High-yield: Citrate anticoagulant in stored blood chelates calcium → hypocalcaemia during massive transfusion; stored blood also leaks potassium → hyperkalaemia. Both are classic massive-transfusion MCQ answers.
Key Differentials
- Intravascular vs extravascular haemolysis: intravascular (ABO, IgM, complement) → haemoglobinaemia/uria, low haptoglobin; extravascular (Rh, IgG, splenic) → jaundice, splenomegaly, positive DCT.
- TRALI vs TACO: see table above (hypoxia with normal JVP vs overload with raised JVP).
- AHTR vs febrile non-haemolytic reaction: haemolytic shows haemoglobinuria, DIC, renal failure; febrile shows isolated fever with no haemolysis.
- Rh vs ABO HDN: severity and which pregnancy is affected.
Recently asked / exam angle
- Bombay phenotype — types as O but incompatible with O blood; has anti-H; needs autologous/Bombay donor. Recurrent NEET PG favourite.
- Indirect Coombs test uses: antibody screening, crossmatch, antenatal anti-D titre, weak-D typing. Direct Coombs: HDN, AIHA, transfusion reaction work-up.
- Universal donor reversal for red cells (O-ve) vs plasma (AB).

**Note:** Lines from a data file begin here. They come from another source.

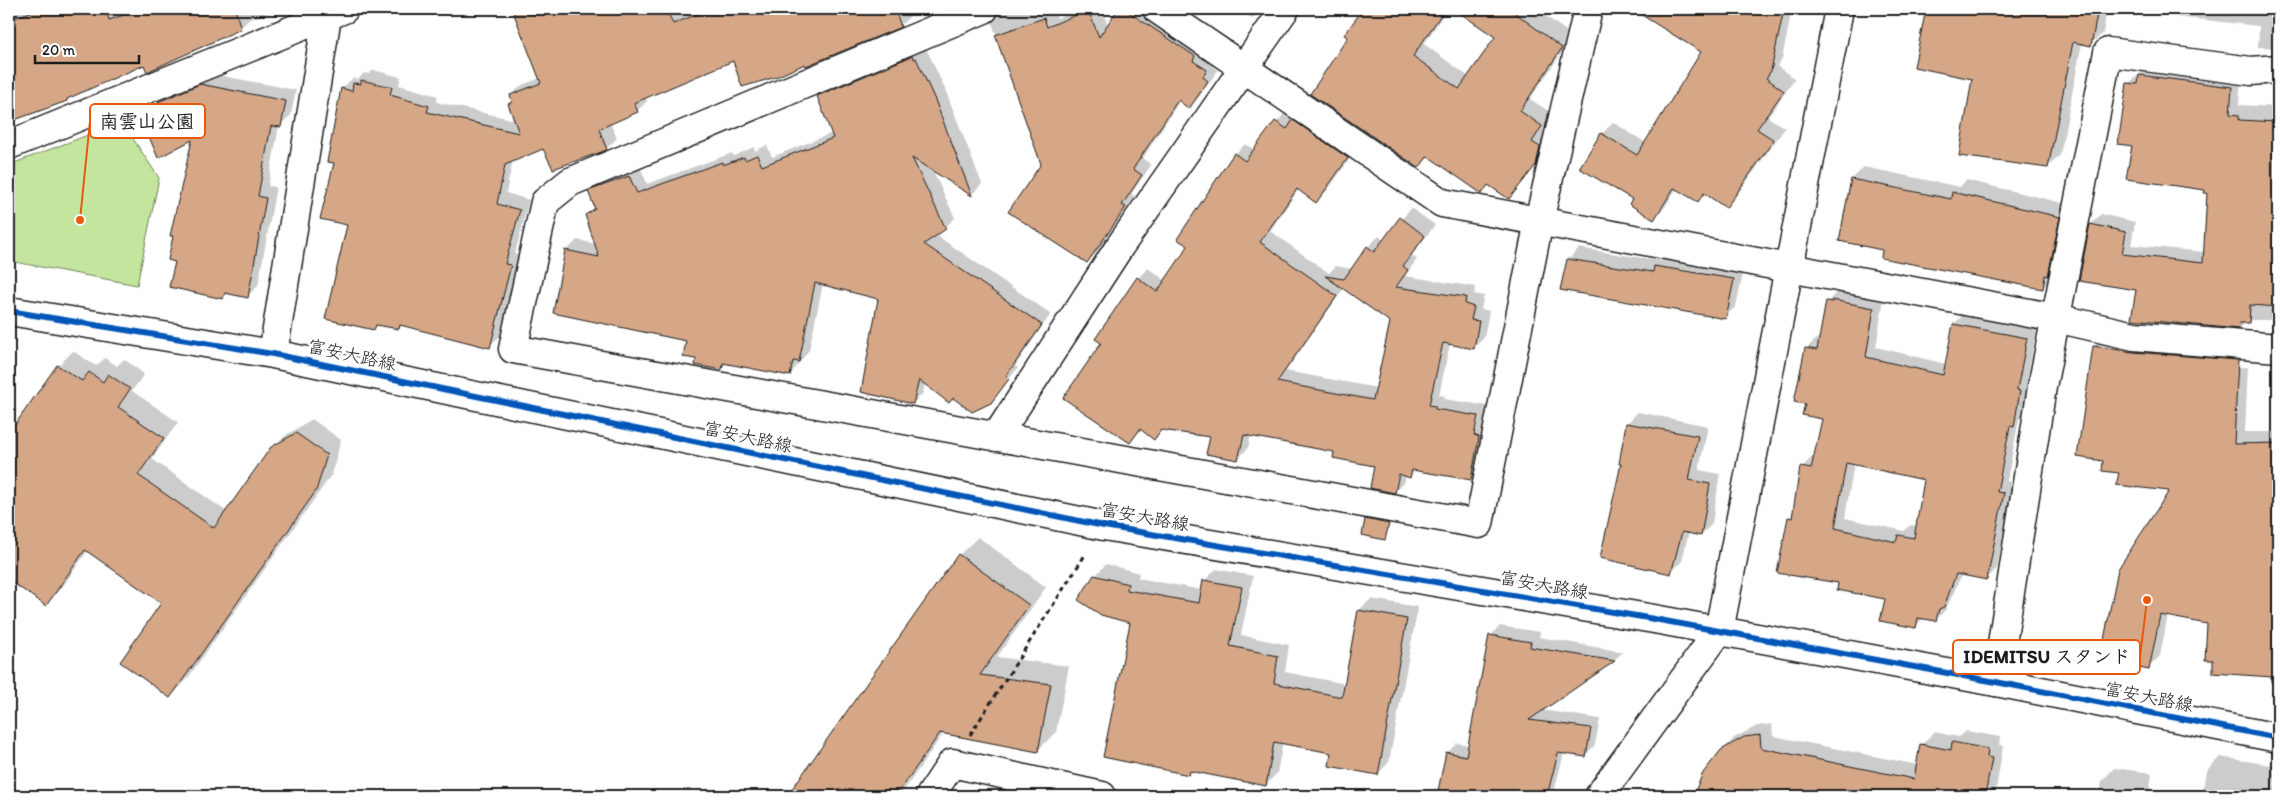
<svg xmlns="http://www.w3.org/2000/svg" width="2287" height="805" viewBox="0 0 2287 805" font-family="Itim,'Klee One',sans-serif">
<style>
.green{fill:#c4e59d;stroke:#70805c}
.shadow{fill:#0003;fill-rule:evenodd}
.building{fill:#d5a787;stroke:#1c1c1c;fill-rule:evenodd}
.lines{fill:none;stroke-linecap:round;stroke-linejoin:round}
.minor-casing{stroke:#1c1c1c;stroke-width:31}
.tertiary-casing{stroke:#1c1c1c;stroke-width:31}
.path{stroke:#1c1c1c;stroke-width:3;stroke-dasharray:5 4;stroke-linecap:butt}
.minor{stroke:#fff;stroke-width:28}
.tertiary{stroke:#fff;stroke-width:28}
.cycleway-casing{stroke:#fff;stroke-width:9}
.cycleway{stroke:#0057b8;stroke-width:6}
.labels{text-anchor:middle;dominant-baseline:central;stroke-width:5;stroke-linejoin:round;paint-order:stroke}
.street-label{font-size:18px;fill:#1c1c1c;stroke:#fff}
.leader{fill:none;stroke:#e8590c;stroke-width:2}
.callout-dot{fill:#e8590c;stroke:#fff;stroke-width:2}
.callout{fill:#fff;stroke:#e8590c;stroke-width:2}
.callout-label{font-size:19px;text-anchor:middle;font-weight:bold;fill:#1c1c1c}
</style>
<rect width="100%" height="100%" fill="#fff"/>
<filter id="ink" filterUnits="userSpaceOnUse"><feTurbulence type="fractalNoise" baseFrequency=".02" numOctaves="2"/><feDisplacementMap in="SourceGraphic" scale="10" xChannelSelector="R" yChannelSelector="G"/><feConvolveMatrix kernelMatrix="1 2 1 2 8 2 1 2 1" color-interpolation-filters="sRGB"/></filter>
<g filter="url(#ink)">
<path class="green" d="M122,122L159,178L137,285L9,261V165Z"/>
<path class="shadow" d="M9,9H281L250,19L240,28L145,63L72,95L67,100L9,121Z
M517,9H909L911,15L901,25L807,65L806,62L734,59L646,97L647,101L637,111L610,123L617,138L606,149L544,148L513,160L506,193L529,200L515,254L520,255L500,336L489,346L402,324L399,328L378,324L374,328L336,162L328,161L342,88L353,78L358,79L364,73L369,74L373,70L401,77L399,85L438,96L436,102L515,120L509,104L513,100L511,95L522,85L540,78L514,11Z
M1000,9H1054L1057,18L1079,9H1101L1108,25L1120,9H1149L1216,60L1212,66L1218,70L1199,97L1189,107L1180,100L1143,158L1151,165L1131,194L1135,196L1098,251L1087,262L1042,164L992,23L998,17Z
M1239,9H1262L1252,19Z
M1365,9H1447L1424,44L1469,77L1496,37L1456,9H1536L1573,36L1530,99L1553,114L1543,130L1551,136L1547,152L1509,198L1489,184L1482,192L1429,157L1419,167L1346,35Z
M1660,9H1792L1782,59L1777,66L1795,79L1768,117L1785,128L1737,195L1726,207L1706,193L1698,200L1677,188L1665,207L1654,218L1634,198L1602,134L1613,122L1646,143L1703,51Z
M1927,9H2107L2103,33L2091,44L2082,43L2060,155L2048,167L1973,78L1915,66Z
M2167,9H2278V48L2258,47L2259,26L2166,16Z
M923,46L924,49L926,48L945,89L982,184L972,194L932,169L955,218L936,235L1051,314L1015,366L1018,368L990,402L954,397L925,383L923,393L913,403L880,298L823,284L809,350L790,375L728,362L721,369L698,358L688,340L567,250L577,240L596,244L586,215L595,206L590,192L600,181L640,166L647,184L732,153L734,156L754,147L755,151L767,145L772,157L832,133L819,96L829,86Z
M2150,65L2241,78L2239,105L2278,107V320H2251L2239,328L2137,289L2091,224L2101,214L2135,222L2131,245L2205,252L2209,192L2133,145L2128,84Z
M212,74L296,90L291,115L279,126L268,186L276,187L258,286L247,296L228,292L223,297L177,261L194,138L147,128L164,114L159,102L170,91Z
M1286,111L1358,147L1327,191L1316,201L1299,189L1270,231L1329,273L1336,266L1353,269L1368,247L1379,236L1384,241L1411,208L1435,225L1412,255L1417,259L1405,276L1476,287L1474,294L1484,296L1481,309L1489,311L1484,338L1473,348L1450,344L1439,395L1445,396L1444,399L1488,406L1484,425L1489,427L1481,468L1471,478L1417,469L1410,476L1406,475L1405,481L1394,492L1375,465L1336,451L1251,435L1248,448L1238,459L1211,436L1163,429L1154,438L1142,429L1130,442L1102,343L1138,278L1148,268L1166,281L1190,246L1235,154L1245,144L1255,150ZM1344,288L1392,321L1377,388L1286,371Z
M1864,167L1960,187L1966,180L2071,205L2055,275L2043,287L1884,249L1852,179Z
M1579,248L1661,261L1666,256L1744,269L1736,306L1725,317L1561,289L1569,259Z
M1838,291L1884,298L1876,347L1946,364L1954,324L1964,314L2037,328L2027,379L2030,380L2024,415L2019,419L2007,481L2014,483L1997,568L1987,579L1962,574L1946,609L1936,620L1924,618L1916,626L1886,598L1789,518L1794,513L1801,468L1812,457H1815L1824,418L1806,403V349L1817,338L1821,339L1827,302ZM1854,463L1926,479L1918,526L1910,525L1904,531L1845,518Z
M2106,334L2167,342L2169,370L2248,367L2245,432H2278V670L2273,676L2208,623L2168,615L2160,656L2148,668L2171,490L2121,472L2104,460L2094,346Z
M73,351L96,366L105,358L117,366L124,359L144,374L132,391L178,422L152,459L227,512L269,451L285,436L312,419L341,440L332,474L185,682L170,697L163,602L88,550L61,589L46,604L9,578V436L58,366Z
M1638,412L1708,426L1699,470L1720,474L1712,524L1701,535L1689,532L1682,561L1671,572L1622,463H1620L1627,423Z
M978,537L1046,587L997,657L1069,666L1056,732L1038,750L939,731L943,734L900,796H789L959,555Z
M1106,564L1139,573L1138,578L1202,590L1204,581L1216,569L1253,576L1241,635L1289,645L1285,672L1346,684L1359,610L1371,599L1418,607L1389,762L1378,774L1333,752L1283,742L1277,773L1266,785L1192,770L1188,774L1132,622L1095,576Z
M1500,626L1540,632L1539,637L1623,652L1614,660L1541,710L1600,719L1595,745L1585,755L1564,753L1553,796H1438L1447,753L1457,743L1469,745L1490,636Z
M1772,724L1773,736L1918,765L1921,745L1934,732L1959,737L1966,731L2000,737L1999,745L2003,746L1995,796H1695L1704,773L1734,738L1757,726Z
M2220,757L2278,766L2274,786L2278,787V796H2202L2206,771Z
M2114,768L2152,773L2149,796H2100L2102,781Z"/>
<path class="building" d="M38,9H106L109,20L141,9H235L241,29L147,72L144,65L67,99V101L9,122V20Z
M512,9H666L673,24L710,9H895L901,27L806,66L805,64L776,77L742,87L733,61L634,103L638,112L599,129L607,150L553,169L543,149L505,165L497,204L520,210L505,264L511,265L490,348L400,325L399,329L376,325L374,330L325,319L347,225L320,219L334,163L327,162L341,88L352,91L353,83L361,84V80L392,87L390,95L429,106L427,112L519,133L508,104L512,102L510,95L541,83Z
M1118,9H1124L1195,56L1193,61L1207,70L1203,77L1208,81L1189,109L1178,100L1133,169L1142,175L1122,205L1126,207L1087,263L1008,212L1041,164L995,35L1044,18L1047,27L1088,10L1099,37Z
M1363,9H1445L1413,56L1459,89L1495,37L1454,9H1510L1562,48L1520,111L1542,126L1532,142L1540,147L1536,165L1509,199L1488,185L1482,194L1432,159L1427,157L1419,168L1310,94L1348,37L1344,35Z
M1632,9H1784L1771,71L1766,78L1784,91L1757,129L1774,140L1726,208L1704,193L1698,202L1674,188L1654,220L1629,204L1632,199L1579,168L1601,133L1637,155L1701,52Z
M1926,9H2063L2097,15L2091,46L2073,42L2048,168L1959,156L1972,79L1914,67Z
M912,56L914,59L916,58L935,100L972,196L912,158L946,229L924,244L1042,325L1006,376L1009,379L991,403L972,412L953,398L949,403L919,380L913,404L861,392L878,299L815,283L799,362L793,361L790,376L723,363L722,370L695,365L696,359L683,357L686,341L553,313L565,250L599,257L585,215L595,209L588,191L629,176L637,193L722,162L723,165L744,157L745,160L757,155L762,166L833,138L817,96Z
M2139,75L2232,87L2230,114L2239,115V120L2278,122V307L2250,305L2249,323H2240L2239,329L2131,319L2136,290L2079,281L2090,224L2126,232L2122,254L2203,263L2207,193H2204L2205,190L2126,179L2132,146L2118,144L2127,83L2138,84Z
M200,84L286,101L281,127L271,126L258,196L266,198L248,298L225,293L223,299L169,287L175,262L168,260L173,236H170L192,140L158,158L145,127L164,119L158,102Z
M1293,120L1348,158L1316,203L1297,189L1260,242L1337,296L1277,382L1373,400L1390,322L1325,276L1344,279L1367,246L1374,252L1400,217L1425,236L1403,266L1408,270L1396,287L1466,297L1465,304L1474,307L1471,320L1479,321L1474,349L1443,343L1429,405L1435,406V409L1478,416L1474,435L1479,437L1471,480L1412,470L1410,478L1399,474L1395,493L1370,488L1374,466L1333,458L1334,452L1244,435L1238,460L1206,454L1210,437L1161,430L1154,440L1140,429L1130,443L1063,398L1101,343L1095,339L1137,277L1157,292L1188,246L1177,239L1234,153L1245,161L1275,121L1287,129Z
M1851,179L1951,199L1952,192L2060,217L2048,276L2045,275L2043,289L1881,258L1882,250L1839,241Z
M1567,259L1653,272L1654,266L1734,279L1726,319L1560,290Z
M1832,300L1874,308L1866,357L1943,375L1953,324L2027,338L2017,390L2020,391L2014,427L2010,426L1997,492L2004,493L1987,580L1956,574L1944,607L1939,609L1936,621L1918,618L1916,628L1880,621L1885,599L1837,590L1838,583L1777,573L1788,517L1792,518L1800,467L1811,469L1822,419L1802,415L1805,404L1794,402L1805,348L1817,350L1826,301L1832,302ZM1846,463L1924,480L1914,538L1898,535L1896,542L1835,528Z
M2093,346L2133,352L2238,360L2234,444L2278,443V641L2273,677L2213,673V660H2205L2207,624L2160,615L2149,670L2100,660L2118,569L2169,491L2116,485L2119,473L2102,471L2103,461L2077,457Z
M57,365L82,381L89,372L103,382L108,374L130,389L118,407L164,438L138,475L214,528L271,447L296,433L327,455L316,491L170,698L120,662L161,603L85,550L46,606L9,580V433Z
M1626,423L1698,436L1689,480L1710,484L1701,536L1682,532L1671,574L1600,558L1621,464H1619Z
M1365,519L1389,524L1385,540L1362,535Z
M958,554L1029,605L980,675L1051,684L1038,752L940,733L896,796H787Z
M1094,575L1128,584L1127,590L1199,603L1203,580L1242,587L1230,646L1278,656L1274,683L1342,697L1358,610L1407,619L1378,775L1329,766L1331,753L1274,742L1266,786L1190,771L1189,775L1103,757L1130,623L1101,615L1078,600Z
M1489,635L1531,642L1530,647L1615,661L1529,720L1591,728L1586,757L1558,753L1547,796H1437L1446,752L1466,756Z
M1760,735L1761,748L1914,779L1920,744L1951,750L1952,742L1988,749L1987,757L1992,758L1985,796H1693L1703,773L1721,750L1744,737Z"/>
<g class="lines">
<g class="minor-casing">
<path id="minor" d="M984,9L570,182L545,202L513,349L1479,524L1539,221L1588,9
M1157,9L1442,203L2056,318L2134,336L2278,348
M9,145L327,16L325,9
M996,437L1120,246L1285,9
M1996,682L2042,387L2108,52L2251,71L2278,69
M930,796L952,763L1102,796"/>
</g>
<g class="tertiary-casing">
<path id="tertiary" d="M9,311L273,354L1104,526L1654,619L1996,682L2278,738
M273,354L327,16L344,9
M1599,796L1719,631L1839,9"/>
</g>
<path class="path" d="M970,735L1085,555"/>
<use href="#minor" class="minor"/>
<use href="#tertiary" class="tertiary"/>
<g class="cycleway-casing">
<path id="cycleway" d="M9,311L273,354L1104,526L1654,619L1996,682L2278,738"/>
</g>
<use href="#cycleway" class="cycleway"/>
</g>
</g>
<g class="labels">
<g class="street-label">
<text transform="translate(352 355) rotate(12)">富安大路線</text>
<text transform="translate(748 437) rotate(12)">富安大路線</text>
<text transform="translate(1145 517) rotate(10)">富安大路線</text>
<text transform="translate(1544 585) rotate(10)">富安大路線</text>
<text transform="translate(2149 697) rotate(11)">富安大路線</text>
</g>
</g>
<path class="leader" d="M80 220L90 121M2147 600L2140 657"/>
<g class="callout-dot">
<circle cx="80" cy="220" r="5"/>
<circle cx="2147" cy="600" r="5"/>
</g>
<g class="callout">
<rect x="90" y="104" width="115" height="34" rx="5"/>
<rect x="1953" y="640" width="187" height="34" rx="5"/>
</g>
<g class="callout-label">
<text x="147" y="128">南雲山公園</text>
<text x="2047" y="663">IDEMITSU スタンド</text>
</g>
<rect width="2287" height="805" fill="none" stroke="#fff" stroke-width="30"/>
<rect x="15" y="15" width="2257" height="775" fill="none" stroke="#1c1c1c" stroke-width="2" filter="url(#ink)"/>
<path d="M35 55v8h104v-8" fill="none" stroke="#1c1c1c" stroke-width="2.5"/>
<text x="42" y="55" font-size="15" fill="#1c1c1c" stroke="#ffffff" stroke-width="4" paint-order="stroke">20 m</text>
</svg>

- First step in acute transfusion reaction = STOP the transfusion.
- Sugar added by A enzyme = N-acetylgalactosamine; by B enzyme = galactose. O has most H antigen.
- TRALI = commonest cause of transfusion-related death, mechanism = donor anti-leucocyte antibodies, onset within 6 hours.
- Anti-D timing: 28 weeks + within 72 h of delivery; given to Rh-negative unsensitised mothers only.
- Kidd (Jka) antibodies → classic cause of delayed haemolytic transfusion reaction.
- Citrate toxicity → hypocalcaemia in massive transfusion.
Rapid revision
- ABO gene on chromosome 9; Rh genes (RHD/RHCE) on chromosome 1.
- ABO antibodies = IgM, natural, intravascular haemolysis; Rh anti-D = IgG, immune, extravascular, crosses placenta.
- Landsteiner's law: serum has antibody to the antigen the RBC lacks; antibodies appear by 3–6 months.
- Group O = most H antigen; AB = least; Bombay (hh) = no H, has anti-H, needs Bombay blood.
- A enzyme adds N-acetylgalactosamine; B enzyme adds galactose.
- Major crossmatch = donor cells + recipient serum (most important).
- Direct Coombs = antibody on patient's cells (HDN, AIHA); Indirect Coombs = serum antibody (screen, crossmatch, antenatal).
- AHTR = ABO clerical error, intravascular, DIC + AKI → stop transfusion first.
- DHTR = anamnestic, 3–14 days, Kidd antigen, positive DCT, extravascular.
- TRALI (hypoxia, <6 h, leading transfusion death) vs TACO (volume overload, raised JVP).
- Rh HDN spares first pregnancy/severe; ABO HDN can hit first pregnancy/mild (group O mother).
- Anti-D at 28 weeks + 72 h post-delivery; red-cell universal donor = O-ve, plasma universal donor = AB.